Mr Soumaoro, a driver for aid group Plan International in Guinea, died soon after symptoms appeared. Everyone who visited him at the hospital was placed in an isolation ward.

“Fortunately after the waiting period we all tested negative, thanks be to God,” said Mamady Drame, the local director for Plan International in Macenta, 445 miles southeast of the capital, Conakry.

Ebola – a viral haemorrhagic fever – is so virulent that those who do test positive can only wait to die in a ward where they are treated by medical personnel in protective suits. The Zaire strain detected in Guinea kills up to 90 per cent of its victims. With no cure, all that can be done is to make patients as comfortable as possible as their organs begin to fail.

Guinea is among the poorest nations in the world, and lacks healthcare facilities outside Conakry. Those who have been exposed to Ebola in southern Guinea are kept in one ward. If their symptoms are confirmed as Ebola, they are moved to a second pavilion to await death.

The situation is similar in neighbouring Liberia, where health officials say the deaths of two sisters have been confirmed as Ebola. One left behind a baby and a husband who are now in isolation.

The cases have been dramatic. One man dropped dead 30 minutes after he arrived at a hospital in Liberia. Another person was taken to a church for a prayer of divine intervention.
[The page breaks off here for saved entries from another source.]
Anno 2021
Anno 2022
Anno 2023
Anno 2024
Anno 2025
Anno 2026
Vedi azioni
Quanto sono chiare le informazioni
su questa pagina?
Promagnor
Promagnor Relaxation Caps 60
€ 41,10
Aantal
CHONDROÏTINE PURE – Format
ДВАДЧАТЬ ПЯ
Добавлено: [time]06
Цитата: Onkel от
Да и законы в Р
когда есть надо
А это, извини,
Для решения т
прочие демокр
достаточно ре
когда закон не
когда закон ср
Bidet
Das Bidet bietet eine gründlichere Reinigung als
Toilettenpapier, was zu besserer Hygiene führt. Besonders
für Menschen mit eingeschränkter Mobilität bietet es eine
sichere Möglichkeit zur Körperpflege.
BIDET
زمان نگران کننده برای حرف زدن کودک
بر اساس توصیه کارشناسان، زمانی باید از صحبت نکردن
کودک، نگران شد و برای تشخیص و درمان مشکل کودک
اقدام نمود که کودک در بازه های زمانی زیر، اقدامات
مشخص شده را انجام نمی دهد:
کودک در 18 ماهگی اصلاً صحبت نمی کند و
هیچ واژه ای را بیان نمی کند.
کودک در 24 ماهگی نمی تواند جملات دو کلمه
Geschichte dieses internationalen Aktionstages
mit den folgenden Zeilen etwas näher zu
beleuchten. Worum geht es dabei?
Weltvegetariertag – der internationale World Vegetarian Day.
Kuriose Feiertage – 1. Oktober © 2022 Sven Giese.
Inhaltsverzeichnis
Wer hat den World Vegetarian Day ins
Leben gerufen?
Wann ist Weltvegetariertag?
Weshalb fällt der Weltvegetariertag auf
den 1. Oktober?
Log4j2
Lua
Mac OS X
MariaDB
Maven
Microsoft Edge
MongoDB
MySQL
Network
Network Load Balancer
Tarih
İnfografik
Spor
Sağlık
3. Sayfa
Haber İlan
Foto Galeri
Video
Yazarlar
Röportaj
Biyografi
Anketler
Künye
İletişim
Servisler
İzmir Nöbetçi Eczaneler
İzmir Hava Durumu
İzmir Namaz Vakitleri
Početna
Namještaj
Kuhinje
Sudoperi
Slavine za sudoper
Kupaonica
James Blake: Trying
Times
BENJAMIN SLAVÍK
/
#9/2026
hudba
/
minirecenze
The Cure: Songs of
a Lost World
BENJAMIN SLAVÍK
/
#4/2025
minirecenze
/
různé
She died on Wednesday. “We need to fight to contain it,” said Liberia’s Health Minister, Walter Gwenegale.

Late on Thursday, Malian state media said three people were in quarantine and samples sent to the US for testing.

Fear has spread. Passengers in Guinea fled a bus after an elderly man vomited. In next-door Liberia, a market emptied when people falsely believed they could catch Ebola from breathing the same air as victims. In Liberia’s capital, Monrovia, cashiers at a grocery store wore rubber gloves.

In southern Guinea on Sunday, church pews will again be empty. People, fearful of shaking hands, instead make the sign of the cross. “Here it’s like time has stopped. Every day is potentially dangerous for us. And it’s only God who can save us from this disease,” said Lalla Balde, who lives in Macenta. “We don’t know what sin we have committed so that the Ebola fever has befallen us,” said another resident, Cece Lohalamou.

France, which maintains close links with its former colonies in West Africa, has told its doctors to be alert for the virus spreading to Europe. The Social Affairs Minister, Marisol Touraine, said: “The situation demands vigilance.”

The disease, which has killed 1,500 since it was first recorded in 1976 in what is now Democratic Republic of Congo, causes vomiting, diarrhoea and bleeding.